I feel like Jones has all three. Most importantly he has the rushing upside. Based on the preseason, he places the ball a lot better than I imagined, which is an added bonus. With Barkley, when he eventually comes back from injury, Engram and Sterling Shepard at his disposal, I think Jones can be a solid contributor in year one for your fantasy team.
Eli Manning has ranked 27th, 22nd, 25th in quarterback rating for the last three seasons. There’s no way around the fact that he has been absolutely awful and proved that he is not a winning quarterback (despite having one of the most talented wide receivers to ever grace an NFL field in Odell Beckham Jr.) I don’t want to be too down on Manning as he has won a Super Bowl with the Giants. More impressively for me, is how he has handled this entire situation with dignity and professionalism. Any other person may have just become withdrawn and unsupportive to the man who’s taken his crown but that isn’t the case with Manning.

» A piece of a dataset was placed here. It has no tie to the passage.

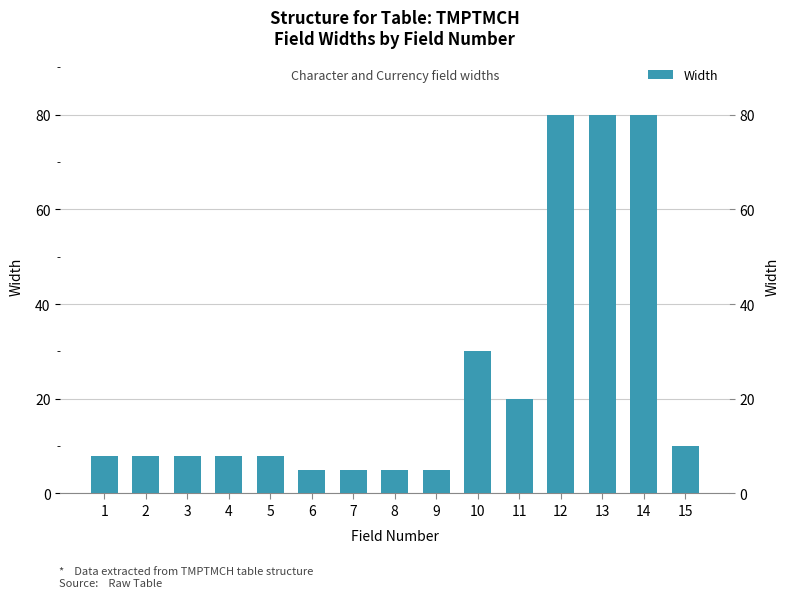

Rank the categories by value from highest to lowest.

12, 13, 14, 10, 11, 15, 1, 2, 3, 4, 5, 6, 7, 8, 9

Whether you believe in Jones’ talent or not, it doesn’t matter because the organization clearly does; proven by them investing the sixth overall pick. They are going to give him the opportunity to play.
Most think that the Giants roster is devoid of talent but I don’t think that’s the case.
They have the best running back in the NFL in Barkley. A top four talent at tight end in Engram, and a decent mix of wide receivers who are effective in the intermediate part of the field which is what Jones will rely on heavily. That plus the improved offensive line means Giants quarterback has solid talent around him.
Daniel Jones rushed for over 1300 yards over his three year career at Duke. He runs a 4.81 40 and has an 84th-percentile burst score. Jones has definitely got some wheels and if you look historically at the rookie quarterbacks who have found success, having a rushing floor is a big part of the reason why.